_MATERIAL PROVIDED_.
^^^^^^^^^^^^^^^^
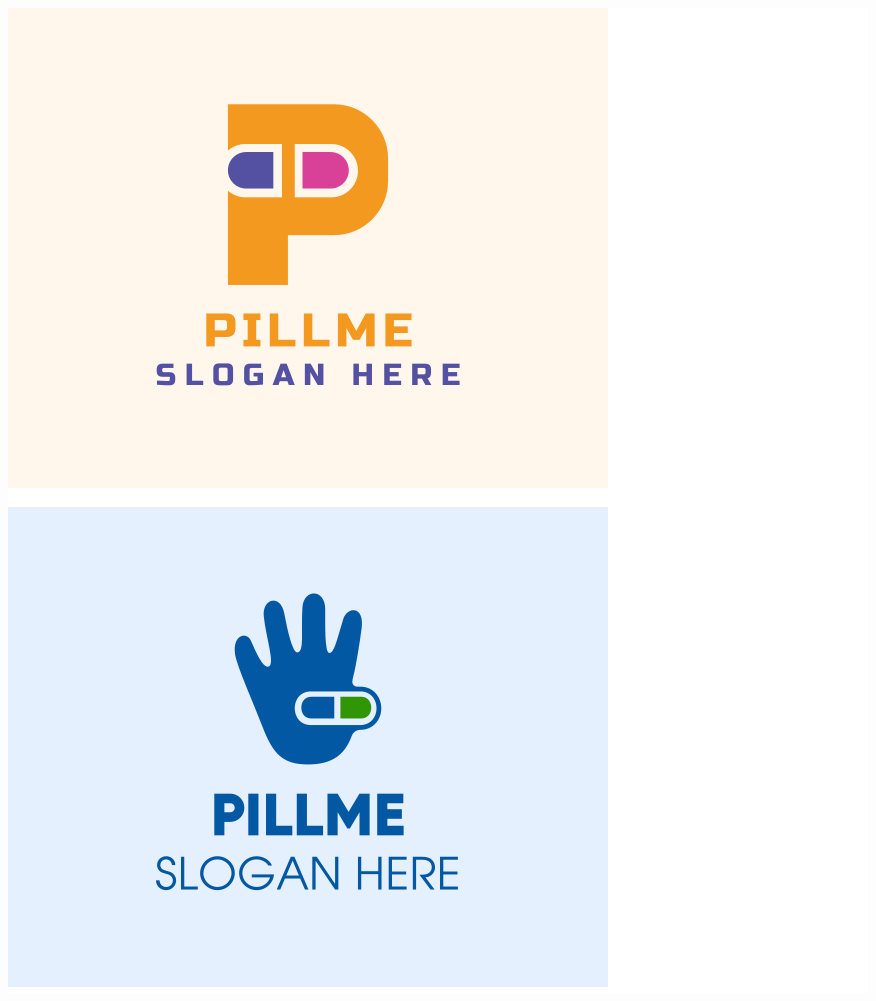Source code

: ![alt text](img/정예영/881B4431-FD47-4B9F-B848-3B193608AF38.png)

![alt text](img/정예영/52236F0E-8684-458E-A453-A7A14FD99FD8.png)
^^^^^^^^^^^^^^^^
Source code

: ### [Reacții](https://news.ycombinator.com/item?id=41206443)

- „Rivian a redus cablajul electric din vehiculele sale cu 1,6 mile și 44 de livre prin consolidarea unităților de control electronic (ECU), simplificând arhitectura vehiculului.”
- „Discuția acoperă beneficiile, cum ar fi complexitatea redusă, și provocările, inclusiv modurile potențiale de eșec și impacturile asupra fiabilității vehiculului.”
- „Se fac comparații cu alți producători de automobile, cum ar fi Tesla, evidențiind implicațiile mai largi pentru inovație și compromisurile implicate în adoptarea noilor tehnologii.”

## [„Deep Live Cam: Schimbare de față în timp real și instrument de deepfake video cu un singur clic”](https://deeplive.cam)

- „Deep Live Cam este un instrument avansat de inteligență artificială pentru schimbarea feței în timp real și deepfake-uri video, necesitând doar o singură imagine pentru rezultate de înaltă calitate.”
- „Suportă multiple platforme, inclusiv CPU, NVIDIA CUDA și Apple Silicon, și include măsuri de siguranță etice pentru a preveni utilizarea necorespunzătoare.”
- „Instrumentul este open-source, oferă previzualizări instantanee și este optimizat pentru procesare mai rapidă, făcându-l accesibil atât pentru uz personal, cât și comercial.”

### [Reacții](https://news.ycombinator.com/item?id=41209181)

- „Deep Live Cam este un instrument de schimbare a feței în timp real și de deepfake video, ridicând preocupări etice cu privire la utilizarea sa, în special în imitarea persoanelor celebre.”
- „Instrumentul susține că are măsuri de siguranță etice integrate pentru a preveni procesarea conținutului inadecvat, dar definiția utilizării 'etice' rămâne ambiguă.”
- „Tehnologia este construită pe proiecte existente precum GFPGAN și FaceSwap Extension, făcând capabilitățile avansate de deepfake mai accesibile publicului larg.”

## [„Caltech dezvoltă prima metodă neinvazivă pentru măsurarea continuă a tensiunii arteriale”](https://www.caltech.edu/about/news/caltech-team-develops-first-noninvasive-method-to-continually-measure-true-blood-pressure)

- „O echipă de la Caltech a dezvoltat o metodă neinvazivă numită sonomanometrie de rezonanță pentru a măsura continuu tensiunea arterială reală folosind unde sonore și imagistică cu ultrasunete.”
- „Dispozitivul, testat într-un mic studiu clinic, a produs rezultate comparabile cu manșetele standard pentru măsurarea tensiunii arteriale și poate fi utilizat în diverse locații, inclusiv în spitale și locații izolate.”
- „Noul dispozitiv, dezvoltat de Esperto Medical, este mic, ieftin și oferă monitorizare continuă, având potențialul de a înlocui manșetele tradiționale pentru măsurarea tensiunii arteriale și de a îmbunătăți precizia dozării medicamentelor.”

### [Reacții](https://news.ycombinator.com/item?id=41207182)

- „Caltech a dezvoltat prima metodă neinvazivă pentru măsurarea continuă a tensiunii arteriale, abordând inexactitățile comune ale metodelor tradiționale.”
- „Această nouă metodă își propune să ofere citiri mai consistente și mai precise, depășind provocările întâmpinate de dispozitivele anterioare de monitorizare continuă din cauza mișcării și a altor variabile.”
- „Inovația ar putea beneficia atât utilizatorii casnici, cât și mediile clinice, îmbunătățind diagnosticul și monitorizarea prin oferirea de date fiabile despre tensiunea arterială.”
^^^^^^^^^^^^^^^^
_WHAT THIS TASK INVOLVES_.
Take the lines above from the one containing "- „Această nouă" to the one containing "- „Inovația ar" and retype them exactly, both ends included, with nothing added.

_TASK RESPONSE_.
- „Această nouă metodă își propune să ofere citiri mai consistente și mai precise, depășind provocările întâmpinate de dispozitivele anterioare de monitorizare continuă din cauza mișcării și a altor variabile.”
- „Inovația ar putea beneficia atât utilizatorii casnici, cât și mediile clinice, îmbunătățind diagnosticul și monitorizarea prin oferirea de date fiabile despre tensiunea arterială.”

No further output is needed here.